The opposition's concluding speech at the censure debate on Tuesday night was marred by frequent protests by government MPs, particularly when ex-premier Thaksin Shinawatra and his sister and PM Yingluck Shinawatra were mentioned negatively.
Senior Democrat MP Jurin Laksanavisit, who is also the chief opposition whip, was responsible for making the concluding speech on the final day of the three-day debate that began on Sunday.
At the end of Jurin’s speech about 10 minutes before midnight, House Speaker Somsak Kiartsuranond called the next meeting of the House of Representatives at 9.30 am on Wednesday to vote whether to support the opposition’s no-confidence motion against the prime minister and three other Cabinet members.
The censure debate had to be completed by midnight, or the voting would have to be postponed by another day. The end of the current House session has been scheduled for Thursday.
Jurin began his concluding speech shortly after 9 pm. Before he took the floor, Yingluck spent less than 10 minutes reading from a note to dismiss the opposition’s allegations against her. She also called for harmony between the opposition and the government.
Jurin said that Deputy Prime Minister Chalerm Yoobamrung, one of the Cabinet members targeted in the grilling, failed to have the Royal Thai Police revoke Thaksin’s rank of police lieutenant colonel although the ex-premier had been sentenced to two years in jail. The Democrat noted that just recently, the police force issued an order for police officers sentenced to imprisonment to see their ranks removed.
Many MPs from the ruling Pheu Thai Party rose to protest Jurin, saying that he went beyond the scope of censure motion. Following repeated protests, Jurin insisted that he was within the scope of the motion. He simply gave some examples to support the opposition’s allegations and did not have to repeat the phrases or sentences used by his fellow opposition MPs.
Jurin’s speech also covered allegations against Defence Minister Sukampol Suwannatat and Deputy Interior Minister Chatt Kuladilok, but Pheu Thai MPs rarely protested him.
There were more protests when Jurin made allegations against Yingluck. The meeting chairs had to intervene from time to time, trying to calm down the protesting government MPs. There were also exchanges of arguments when some Democrat MPs protested those government MPs, accusing them of trying to waste the time.
Jurin said that Yingluck still had failed to keep many of her election campaign promises but that she acted quickly when it was about the interest of her family members and cohorts. He pointed to the Thai government’s request for Japan to issue an entry visa to Thaksin and the Foreign Ministry’s issuance of a new passport to Thaksin, just weeks after the prime minister assumed office.
He said that Yingluck rarely explained against the opposition allegations during the three days of censure debate. “The prime minister is trying to stay afloat and duck the responsibility,” he said.
Jurin also accused the prime minister of being insincere in tackling corruption. He pointed to irregularities in the government’s rice price-pledging programme involving certain government figures.

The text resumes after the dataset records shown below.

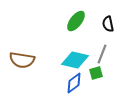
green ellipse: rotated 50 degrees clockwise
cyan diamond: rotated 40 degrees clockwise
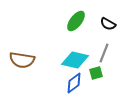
black semicircle: rotated 49 degrees counterclockwise
gray line: moved 2 px right, 1 px up
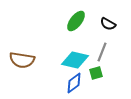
gray line: moved 2 px left, 1 px up
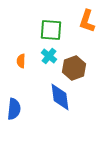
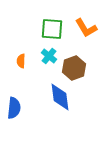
orange L-shape: moved 1 px left, 7 px down; rotated 50 degrees counterclockwise
green square: moved 1 px right, 1 px up
blue semicircle: moved 1 px up
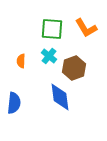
blue semicircle: moved 5 px up
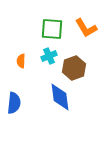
cyan cross: rotated 28 degrees clockwise
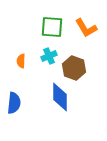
green square: moved 2 px up
brown hexagon: rotated 20 degrees counterclockwise
blue diamond: rotated 8 degrees clockwise
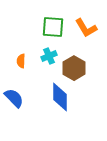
green square: moved 1 px right
brown hexagon: rotated 10 degrees clockwise
blue semicircle: moved 5 px up; rotated 50 degrees counterclockwise
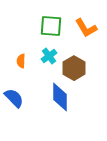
green square: moved 2 px left, 1 px up
cyan cross: rotated 14 degrees counterclockwise
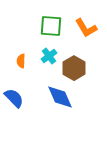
blue diamond: rotated 24 degrees counterclockwise
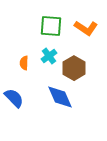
orange L-shape: rotated 25 degrees counterclockwise
orange semicircle: moved 3 px right, 2 px down
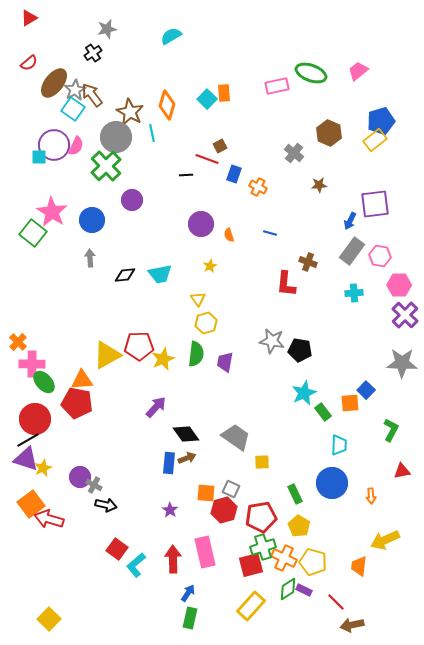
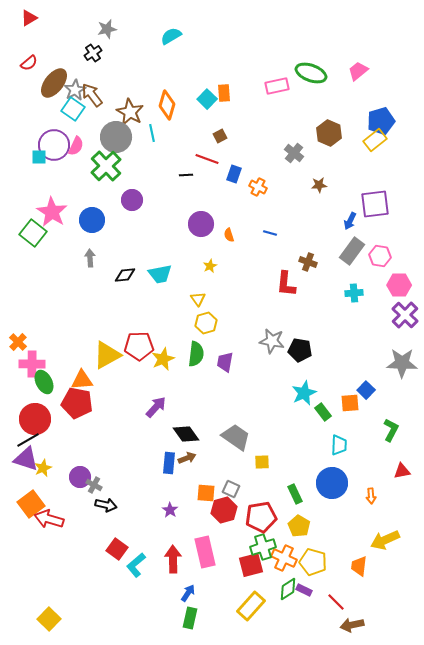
brown square at (220, 146): moved 10 px up
green ellipse at (44, 382): rotated 15 degrees clockwise
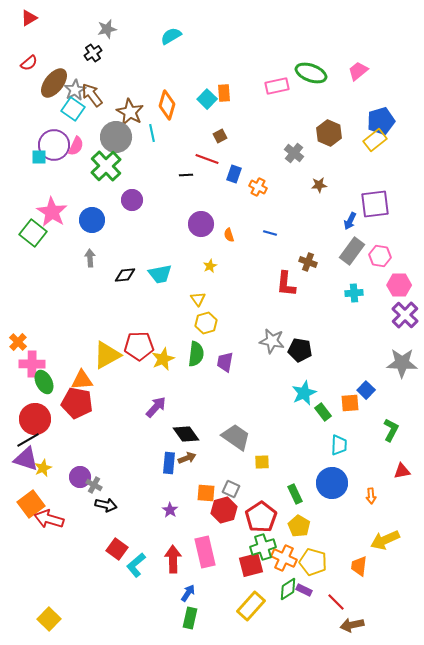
red pentagon at (261, 517): rotated 24 degrees counterclockwise
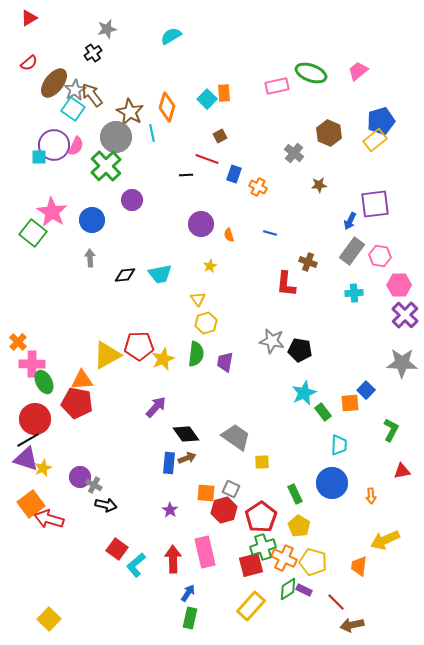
orange diamond at (167, 105): moved 2 px down
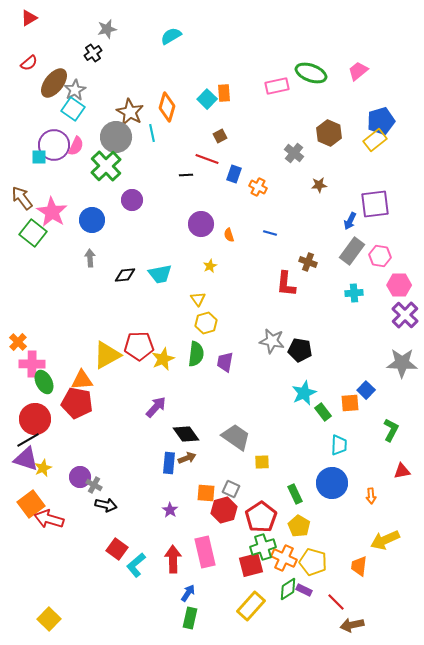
brown arrow at (92, 95): moved 70 px left, 103 px down
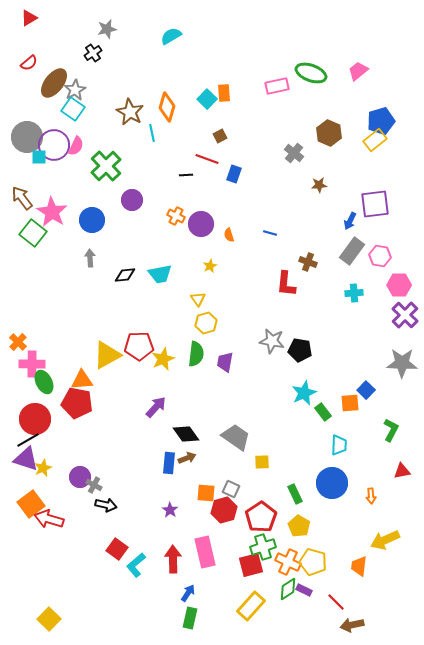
gray circle at (116, 137): moved 89 px left
orange cross at (258, 187): moved 82 px left, 29 px down
orange cross at (284, 558): moved 4 px right, 4 px down
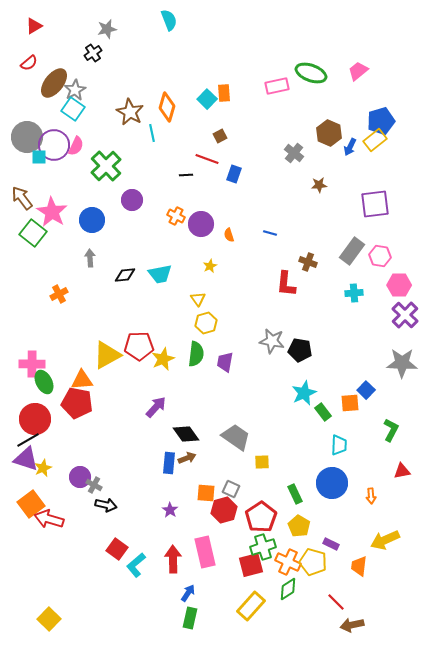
red triangle at (29, 18): moved 5 px right, 8 px down
cyan semicircle at (171, 36): moved 2 px left, 16 px up; rotated 100 degrees clockwise
blue arrow at (350, 221): moved 74 px up
orange cross at (18, 342): moved 41 px right, 48 px up; rotated 18 degrees clockwise
purple rectangle at (304, 590): moved 27 px right, 46 px up
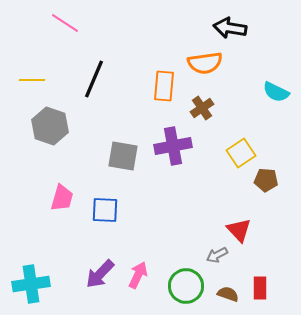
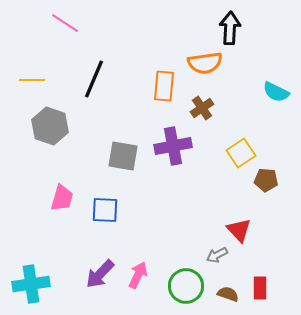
black arrow: rotated 84 degrees clockwise
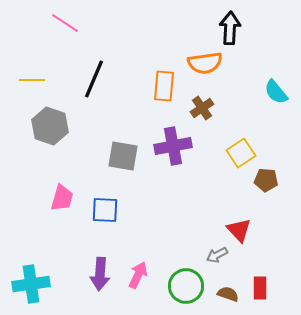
cyan semicircle: rotated 24 degrees clockwise
purple arrow: rotated 40 degrees counterclockwise
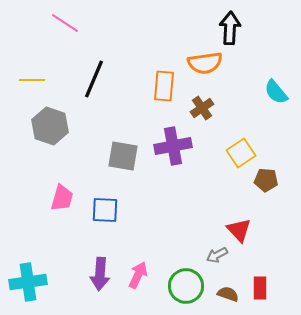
cyan cross: moved 3 px left, 2 px up
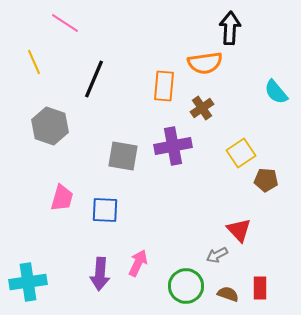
yellow line: moved 2 px right, 18 px up; rotated 65 degrees clockwise
pink arrow: moved 12 px up
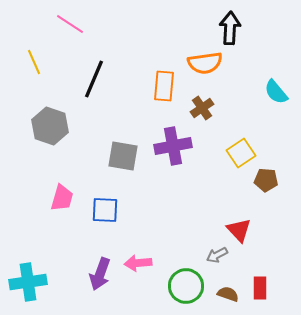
pink line: moved 5 px right, 1 px down
pink arrow: rotated 120 degrees counterclockwise
purple arrow: rotated 16 degrees clockwise
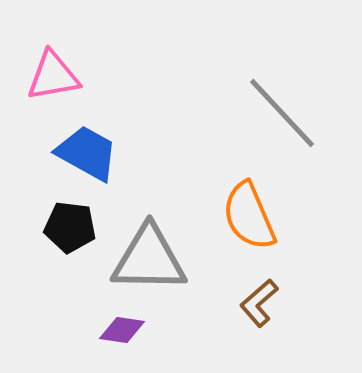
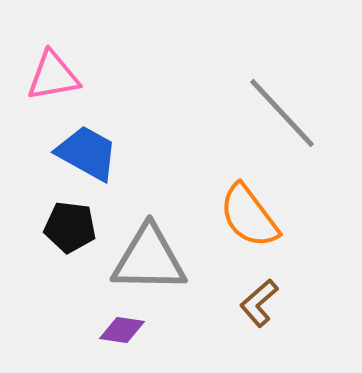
orange semicircle: rotated 14 degrees counterclockwise
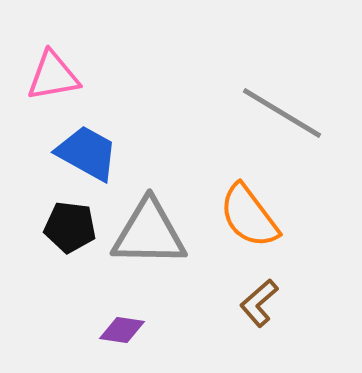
gray line: rotated 16 degrees counterclockwise
gray triangle: moved 26 px up
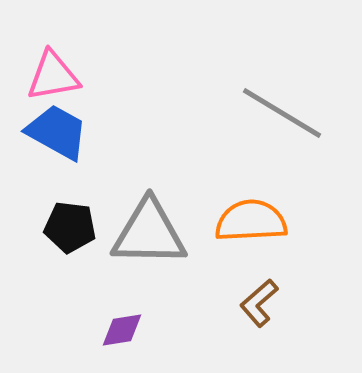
blue trapezoid: moved 30 px left, 21 px up
orange semicircle: moved 2 px right, 5 px down; rotated 124 degrees clockwise
purple diamond: rotated 18 degrees counterclockwise
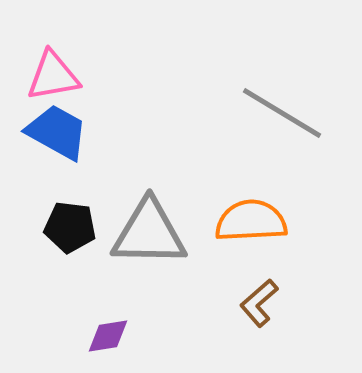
purple diamond: moved 14 px left, 6 px down
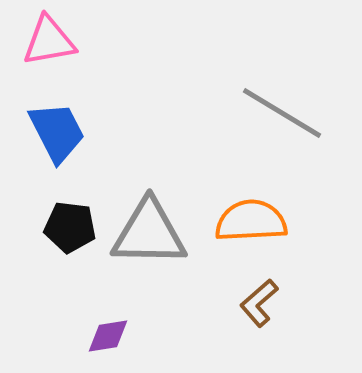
pink triangle: moved 4 px left, 35 px up
blue trapezoid: rotated 34 degrees clockwise
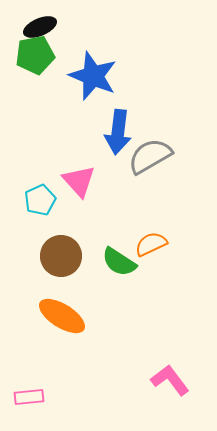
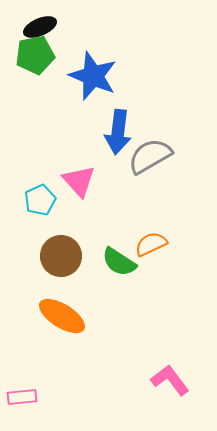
pink rectangle: moved 7 px left
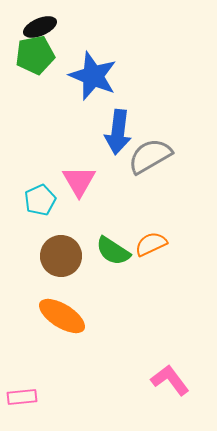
pink triangle: rotated 12 degrees clockwise
green semicircle: moved 6 px left, 11 px up
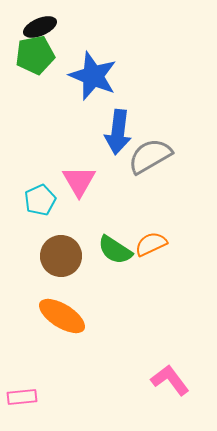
green semicircle: moved 2 px right, 1 px up
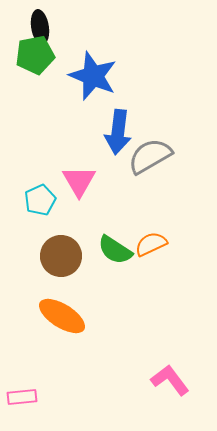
black ellipse: rotated 76 degrees counterclockwise
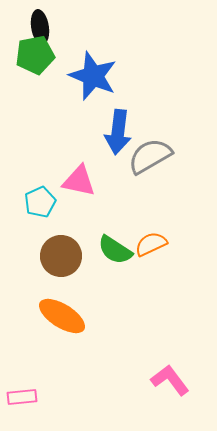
pink triangle: rotated 48 degrees counterclockwise
cyan pentagon: moved 2 px down
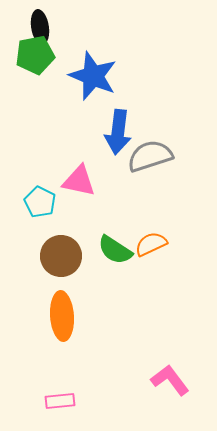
gray semicircle: rotated 12 degrees clockwise
cyan pentagon: rotated 20 degrees counterclockwise
orange ellipse: rotated 54 degrees clockwise
pink rectangle: moved 38 px right, 4 px down
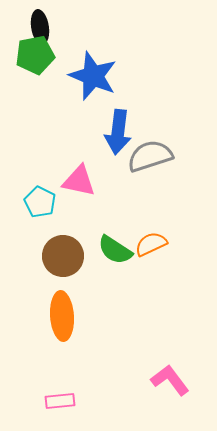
brown circle: moved 2 px right
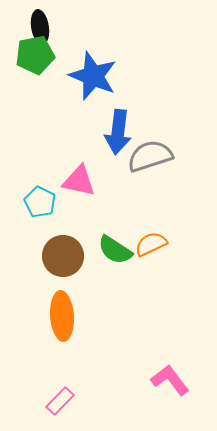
pink rectangle: rotated 40 degrees counterclockwise
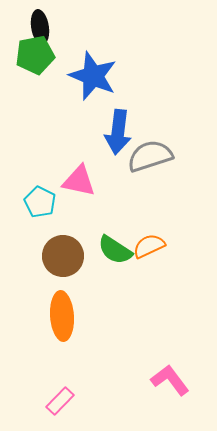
orange semicircle: moved 2 px left, 2 px down
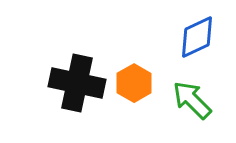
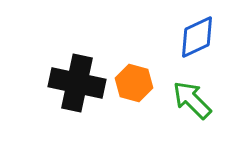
orange hexagon: rotated 15 degrees counterclockwise
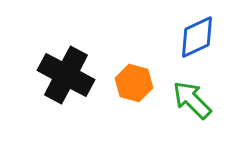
black cross: moved 11 px left, 8 px up; rotated 16 degrees clockwise
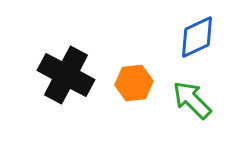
orange hexagon: rotated 21 degrees counterclockwise
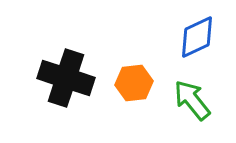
black cross: moved 3 px down; rotated 10 degrees counterclockwise
green arrow: rotated 6 degrees clockwise
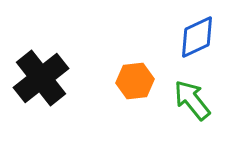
black cross: moved 25 px left; rotated 34 degrees clockwise
orange hexagon: moved 1 px right, 2 px up
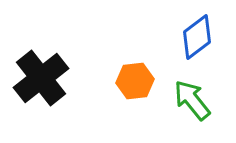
blue diamond: rotated 12 degrees counterclockwise
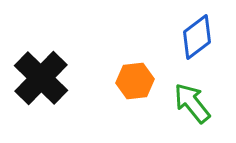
black cross: rotated 8 degrees counterclockwise
green arrow: moved 3 px down
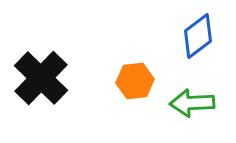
blue diamond: moved 1 px right, 1 px up
green arrow: rotated 54 degrees counterclockwise
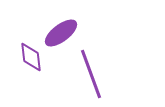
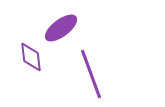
purple ellipse: moved 5 px up
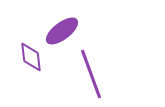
purple ellipse: moved 1 px right, 3 px down
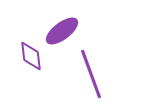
purple diamond: moved 1 px up
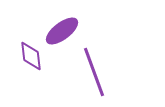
purple line: moved 3 px right, 2 px up
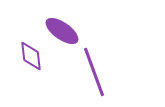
purple ellipse: rotated 72 degrees clockwise
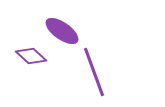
purple diamond: rotated 40 degrees counterclockwise
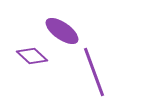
purple diamond: moved 1 px right
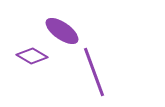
purple diamond: rotated 12 degrees counterclockwise
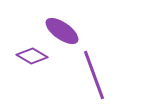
purple line: moved 3 px down
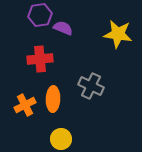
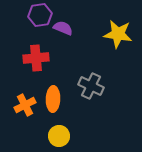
red cross: moved 4 px left, 1 px up
yellow circle: moved 2 px left, 3 px up
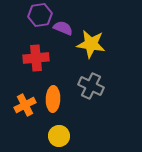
yellow star: moved 27 px left, 10 px down
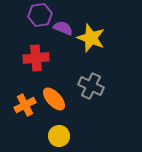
yellow star: moved 6 px up; rotated 12 degrees clockwise
orange ellipse: moved 1 px right; rotated 45 degrees counterclockwise
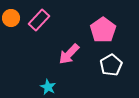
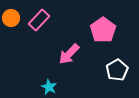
white pentagon: moved 6 px right, 5 px down
cyan star: moved 1 px right
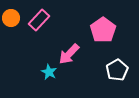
cyan star: moved 15 px up
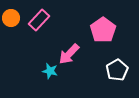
cyan star: moved 1 px right, 1 px up; rotated 14 degrees counterclockwise
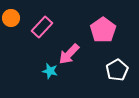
pink rectangle: moved 3 px right, 7 px down
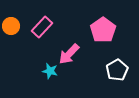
orange circle: moved 8 px down
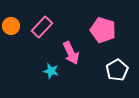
pink pentagon: rotated 20 degrees counterclockwise
pink arrow: moved 2 px right, 1 px up; rotated 70 degrees counterclockwise
cyan star: moved 1 px right
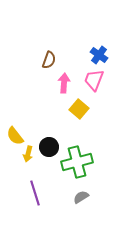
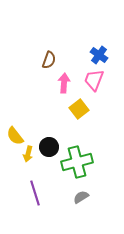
yellow square: rotated 12 degrees clockwise
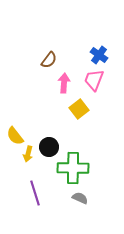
brown semicircle: rotated 18 degrees clockwise
green cross: moved 4 px left, 6 px down; rotated 16 degrees clockwise
gray semicircle: moved 1 px left, 1 px down; rotated 56 degrees clockwise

The Democrat MP said that despite claims by certain politicians in power about attempts to bring down the government, “it is the prime minister’s causes of decline that will actually lead to the government’s demise”. He pointed to her alleged tolerance to corruption, alleged lack of maturity as a leader, and alleged failure to prevent intervention into the government affairs.
“The country is not a company. You should overcome your personal and family interest, and instead serve the entire country, or the country will see another round of conflict,” he said.
“The behaviour of the prime minister and the government will lead to the government’s downfall. Nobody else will do it.”
Jurin also asked the prime minister whether she had completely kept her promises made while leading her Cabinet to swear in before His Majesty the King.
Before taking office, Cabinet members are required by the Constitution to vow to be loyal to the King, to honestly perform their duties in the interests of the country and the people, and to uphold and observe the Constitution.